Tonight, I went to see the local Curious Theatre Company's production of the play Dead Man's Cell Phone. My stage managing friend was in that role again for this show. It also had among the cast an old college friend that I've seen only once since those days -- and who I've never seen in a theatrical production that I wasn't also in myself.
Dead Man's Cell Phone is an unusual melodrama by Sarah Ruhl about a woman in a cafe who answers a cell phone at a nearby table that won't stop ringing. As you'd guess from the title, it's because the owner is dead. The play then begins a fast-paced descent into the surreal as she hangs onto the phone and begins to insinuate herself in the lives of the people who knew the dead man. She tells whatever lies she think the people need to hear to get some closure, even though she knew nothing about the man herself.
The truth is, it's not much of a play. Before it's weird, it's simply pretentious. There's little profound to offer in the observation that cell phones have led to very superficial communications in daily life. And when this shallow point is made with 10-minute monologues, strange phone/umbrella ballets, and trips to the afterlife, it just gets tedious.
But though I basically hated the play itself, the production was commendable on many levels. The artistic set had an excellent and lavish lighting design that simultaneously made multiple locations credible while unobtrusively coming off like a painted canvas of its own.
And the cast was really solid throughout. In the lead role of Jean, Emily Paton Davies seemed credible and honest in every scene, even though the play does little favors in logically connecting the behavior within those scenes. As the "dead man," Gordon, William Hahn is saddled with opening act two with that 10-minute monologue I mentioned; he holds the audience's attention through every second, giving a layered and sweeping performance.
As the mother of the deceased, Mrs. Gottlieb, Kathryn Gray channels a great oppressive mother stereotype without actually making it seem like a stock character.

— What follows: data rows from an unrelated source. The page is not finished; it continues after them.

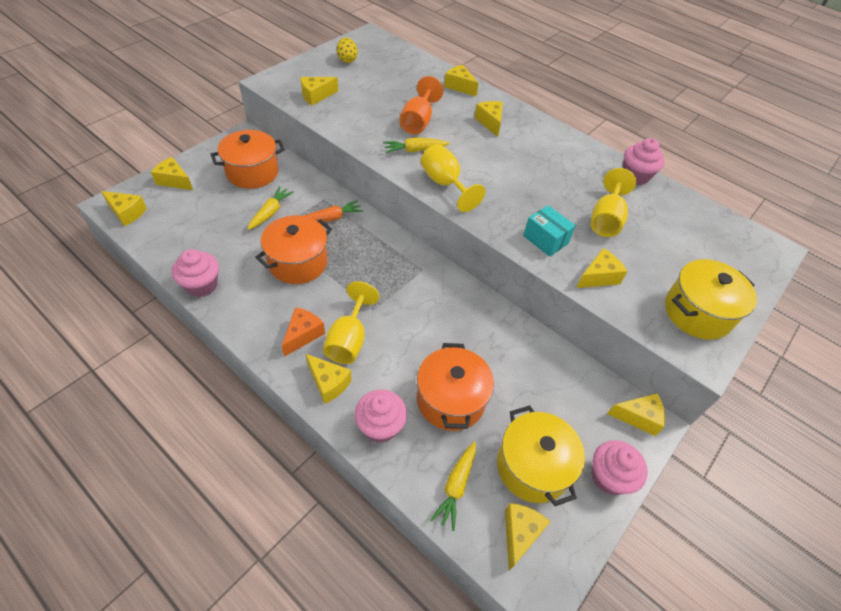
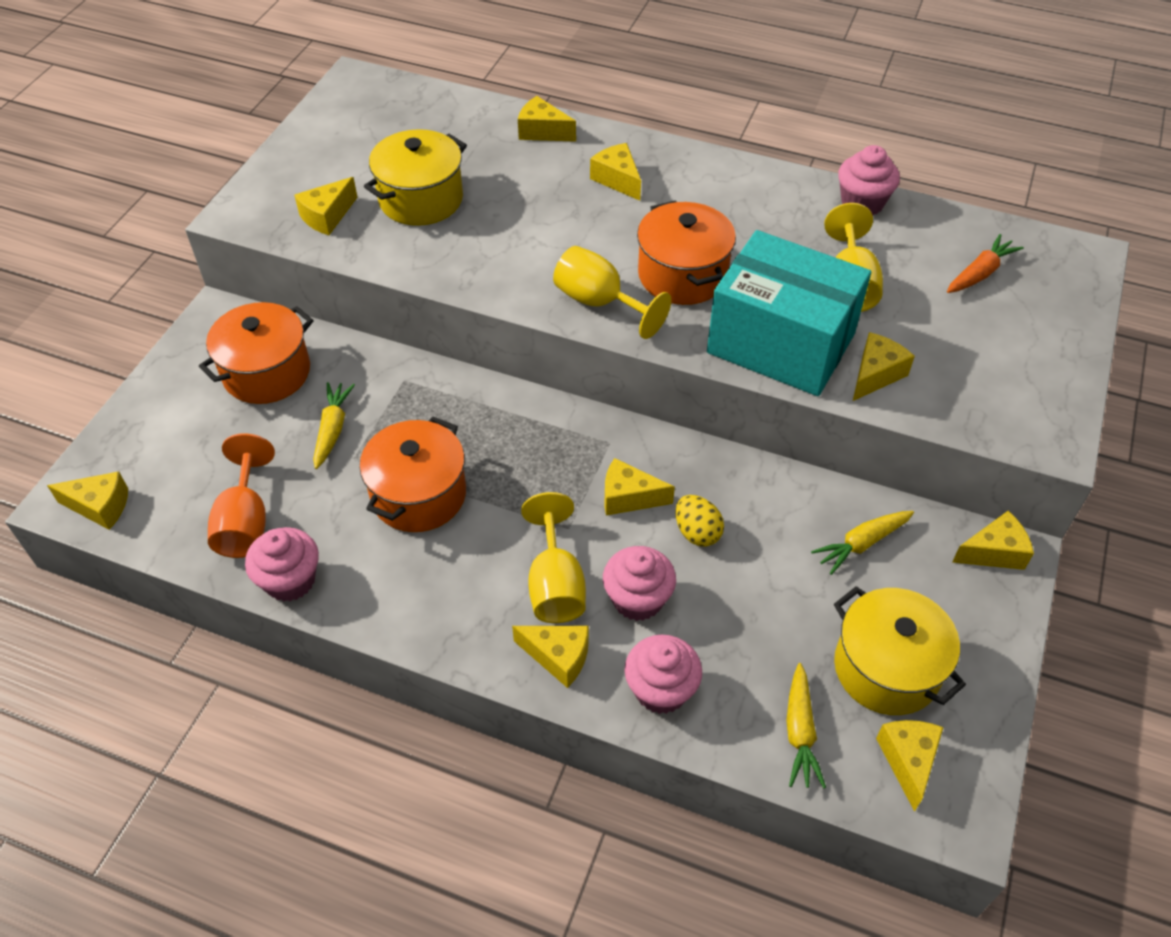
camera: 15 degrees left, 0 degrees up
yellow cheese [151,157,193,190] -> yellow cheese moved to [605,458,675,516]
orange cheese [282,307,325,357] -> none
orange carrot [304,200,363,222] -> orange carrot moved to [947,234,1024,293]
yellow egg [337,37,358,63] -> yellow egg moved to [675,495,724,547]
yellow carrot [383,138,450,153] -> yellow carrot moved to [811,511,914,575]
orange goblet [399,76,443,135] -> orange goblet moved to [208,433,275,558]
orange pot [417,343,494,431] -> orange pot moved to [637,200,736,305]
turquoise box [523,205,576,257] -> turquoise box [707,230,871,396], size x2.20
pink cupcake [591,440,648,495] -> pink cupcake moved to [603,546,676,621]
yellow pot [665,259,757,340] -> yellow pot moved to [364,129,467,226]

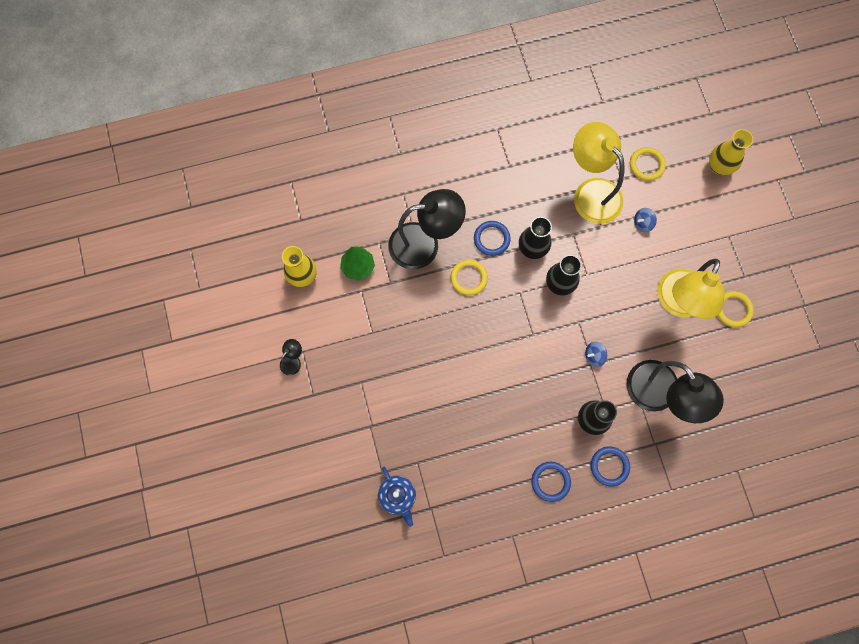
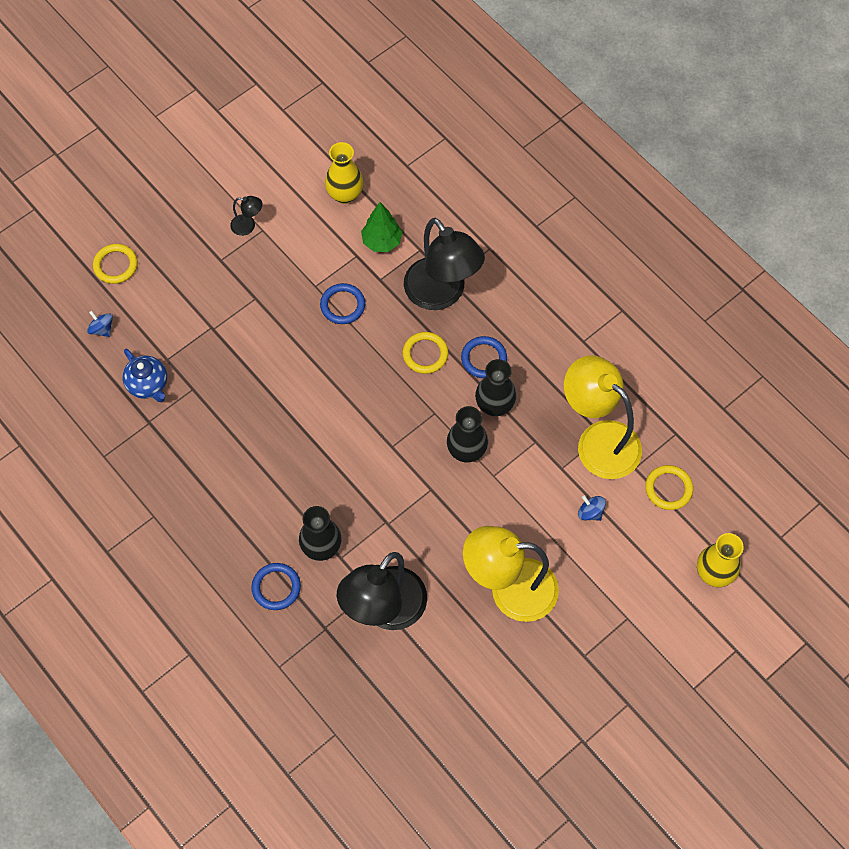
camera: 65 degrees right, 10 degrees down
blue teapot [378,466,416,527] -> blue teapot turned 75 degrees counterclockwise [123,349,167,402]
blue ring [531,462,571,502] -> blue ring moved to [320,283,365,324]
yellow lamp [573,122,624,224] -> yellow lamp turned 75 degrees counterclockwise [564,355,642,479]
blue spinning top [585,342,607,367] -> blue spinning top moved to [87,311,113,337]
yellow ring [717,291,754,327] -> yellow ring moved to [93,244,138,284]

And as Dwight, Scott Bellot (the college theater friend I mentioned) sweetly rises to the challenge of being a love interest in a fun relationship with the main character, even though it makes barely any sense at all on paper.
The bottom line is that I simply cannot recommend the play... which is really a shame, since the people involved (both those I know and those I don't) did some really phenomenal work with it. I wish this were being performed in rep, so I could go back another night and see them all put on a different show. Instead, I'll hope that all of them end up working on something else exciting very soon.